Beetlejuice666 schrieb:


> hingehen und ne Gegen-Demo aufziehen. Birkenstock tragendes Hippie Gesindel. Aber wir können das dan bei einem Fenchel Tee ausdiskutieren...


  wäre doch was genau daneben container aufstellen und sagen jeder der ein Messer abgibt darf sich aus dem andren Container ein spiel nehmen


----------



## Razor264 (15. Oktober 2009)

*AW: News - Amoklauf Winnenden: Aktionsbündnis organisiert*

Hm, spontane Gedanken, mal sehn. Ich würde wohl die Entsorgung übernehmen XD und es wirkt ein bisschen wie Bücherverbrennung in Modern.
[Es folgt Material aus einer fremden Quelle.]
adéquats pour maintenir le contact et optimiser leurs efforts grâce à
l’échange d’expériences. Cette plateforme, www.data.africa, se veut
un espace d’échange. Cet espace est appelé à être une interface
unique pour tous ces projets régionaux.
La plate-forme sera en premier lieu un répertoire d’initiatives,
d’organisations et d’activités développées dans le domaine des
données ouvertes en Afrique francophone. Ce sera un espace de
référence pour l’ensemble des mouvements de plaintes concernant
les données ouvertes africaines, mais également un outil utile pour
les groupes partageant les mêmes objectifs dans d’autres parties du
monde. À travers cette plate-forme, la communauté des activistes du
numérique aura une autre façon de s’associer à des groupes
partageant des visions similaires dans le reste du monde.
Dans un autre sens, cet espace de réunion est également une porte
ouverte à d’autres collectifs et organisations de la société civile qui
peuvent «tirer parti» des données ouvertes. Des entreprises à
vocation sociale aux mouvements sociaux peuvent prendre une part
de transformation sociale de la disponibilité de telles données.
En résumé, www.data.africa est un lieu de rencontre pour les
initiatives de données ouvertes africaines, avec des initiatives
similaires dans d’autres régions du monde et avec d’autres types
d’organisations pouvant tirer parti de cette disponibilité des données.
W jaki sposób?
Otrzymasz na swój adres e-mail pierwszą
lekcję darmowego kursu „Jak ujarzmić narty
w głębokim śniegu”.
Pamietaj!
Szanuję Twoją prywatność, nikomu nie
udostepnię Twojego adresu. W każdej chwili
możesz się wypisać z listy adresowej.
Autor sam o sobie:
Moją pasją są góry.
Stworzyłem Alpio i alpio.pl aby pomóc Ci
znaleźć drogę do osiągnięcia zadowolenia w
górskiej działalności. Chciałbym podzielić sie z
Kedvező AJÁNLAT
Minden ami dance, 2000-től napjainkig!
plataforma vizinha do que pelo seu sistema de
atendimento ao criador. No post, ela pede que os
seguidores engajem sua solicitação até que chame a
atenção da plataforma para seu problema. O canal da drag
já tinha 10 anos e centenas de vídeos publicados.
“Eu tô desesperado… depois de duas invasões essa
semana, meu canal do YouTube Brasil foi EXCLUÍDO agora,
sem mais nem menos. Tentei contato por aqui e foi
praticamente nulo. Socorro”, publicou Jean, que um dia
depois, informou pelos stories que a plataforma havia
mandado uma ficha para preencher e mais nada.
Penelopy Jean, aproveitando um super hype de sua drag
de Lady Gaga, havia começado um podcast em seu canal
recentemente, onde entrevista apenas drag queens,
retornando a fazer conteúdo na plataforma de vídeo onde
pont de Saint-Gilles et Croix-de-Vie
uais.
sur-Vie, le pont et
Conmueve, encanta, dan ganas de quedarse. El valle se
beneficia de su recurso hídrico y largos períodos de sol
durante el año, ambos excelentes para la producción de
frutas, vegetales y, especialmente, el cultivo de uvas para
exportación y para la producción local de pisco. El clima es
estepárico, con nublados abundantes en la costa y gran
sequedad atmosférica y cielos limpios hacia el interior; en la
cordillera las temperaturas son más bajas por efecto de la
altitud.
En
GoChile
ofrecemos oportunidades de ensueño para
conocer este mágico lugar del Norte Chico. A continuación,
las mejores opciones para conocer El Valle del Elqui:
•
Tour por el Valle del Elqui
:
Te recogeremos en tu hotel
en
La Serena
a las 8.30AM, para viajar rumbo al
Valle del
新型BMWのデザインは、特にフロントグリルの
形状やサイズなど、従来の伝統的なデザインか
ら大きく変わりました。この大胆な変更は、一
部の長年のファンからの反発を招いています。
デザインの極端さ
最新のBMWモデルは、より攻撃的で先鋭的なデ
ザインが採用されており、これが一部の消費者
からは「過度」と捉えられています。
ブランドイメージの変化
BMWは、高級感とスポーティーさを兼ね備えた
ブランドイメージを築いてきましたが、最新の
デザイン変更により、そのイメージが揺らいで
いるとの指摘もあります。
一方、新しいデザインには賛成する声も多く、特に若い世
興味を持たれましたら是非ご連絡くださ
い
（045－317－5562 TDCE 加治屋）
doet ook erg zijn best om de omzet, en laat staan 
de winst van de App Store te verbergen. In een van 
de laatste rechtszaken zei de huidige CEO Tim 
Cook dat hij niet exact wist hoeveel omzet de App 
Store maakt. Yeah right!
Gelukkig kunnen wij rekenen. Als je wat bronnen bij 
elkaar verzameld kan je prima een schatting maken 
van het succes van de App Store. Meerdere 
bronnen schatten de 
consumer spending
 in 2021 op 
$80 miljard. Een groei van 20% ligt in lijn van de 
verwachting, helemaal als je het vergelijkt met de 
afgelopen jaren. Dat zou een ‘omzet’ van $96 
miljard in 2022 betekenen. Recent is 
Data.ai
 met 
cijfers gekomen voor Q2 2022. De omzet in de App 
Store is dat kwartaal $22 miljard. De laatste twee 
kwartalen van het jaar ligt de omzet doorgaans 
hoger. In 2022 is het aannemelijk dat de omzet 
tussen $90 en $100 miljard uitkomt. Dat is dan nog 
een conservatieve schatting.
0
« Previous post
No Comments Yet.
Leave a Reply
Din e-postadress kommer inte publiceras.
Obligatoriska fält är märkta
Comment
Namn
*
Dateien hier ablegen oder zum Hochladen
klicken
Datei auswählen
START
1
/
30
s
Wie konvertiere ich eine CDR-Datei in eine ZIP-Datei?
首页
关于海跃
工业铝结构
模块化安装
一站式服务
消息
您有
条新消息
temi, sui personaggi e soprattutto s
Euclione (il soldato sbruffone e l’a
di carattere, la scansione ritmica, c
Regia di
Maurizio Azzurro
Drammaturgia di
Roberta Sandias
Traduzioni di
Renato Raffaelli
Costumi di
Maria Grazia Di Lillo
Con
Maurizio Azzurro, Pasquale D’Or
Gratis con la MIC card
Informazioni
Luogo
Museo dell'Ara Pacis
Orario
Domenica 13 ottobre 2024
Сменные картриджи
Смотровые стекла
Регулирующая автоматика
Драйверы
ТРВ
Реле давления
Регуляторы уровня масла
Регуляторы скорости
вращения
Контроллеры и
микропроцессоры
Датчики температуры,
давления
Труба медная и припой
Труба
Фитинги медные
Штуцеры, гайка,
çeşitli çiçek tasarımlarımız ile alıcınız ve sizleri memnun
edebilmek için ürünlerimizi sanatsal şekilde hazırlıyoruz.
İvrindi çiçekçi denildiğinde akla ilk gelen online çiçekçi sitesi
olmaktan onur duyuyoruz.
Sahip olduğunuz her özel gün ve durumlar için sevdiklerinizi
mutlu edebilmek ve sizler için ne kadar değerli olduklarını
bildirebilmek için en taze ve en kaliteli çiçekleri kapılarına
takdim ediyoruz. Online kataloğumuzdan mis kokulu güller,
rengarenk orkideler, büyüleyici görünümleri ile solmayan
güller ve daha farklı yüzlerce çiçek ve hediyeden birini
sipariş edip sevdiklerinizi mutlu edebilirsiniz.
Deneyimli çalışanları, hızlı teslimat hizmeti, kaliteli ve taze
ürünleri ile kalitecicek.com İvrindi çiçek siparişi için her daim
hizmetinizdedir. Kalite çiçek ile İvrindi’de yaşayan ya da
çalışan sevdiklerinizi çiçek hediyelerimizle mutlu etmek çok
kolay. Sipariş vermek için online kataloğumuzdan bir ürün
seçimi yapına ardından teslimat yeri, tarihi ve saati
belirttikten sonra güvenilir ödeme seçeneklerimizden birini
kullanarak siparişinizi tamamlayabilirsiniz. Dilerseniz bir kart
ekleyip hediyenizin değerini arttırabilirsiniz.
 Ne aber mal im ernst: wer wird da hingehen und ein Spiel wegschmeißen?
 - Die Jugendlichen, die es sich heimlich gekauft (im schlimmsten Fall raubkopiert) haben?
 - Die erwachsenen Spieler, die dafür ordentlich Kohle hingelegt haben (und dann noch mit geschnittenen Spielen vorlieb nehmen müssen)?
 - Die Eltern, die es ihren Kindern selber gekauft haben, da die es sich gewünscht haben (und die sich selber  mit dem Spiel garnicht auseinandergesetzt haben)?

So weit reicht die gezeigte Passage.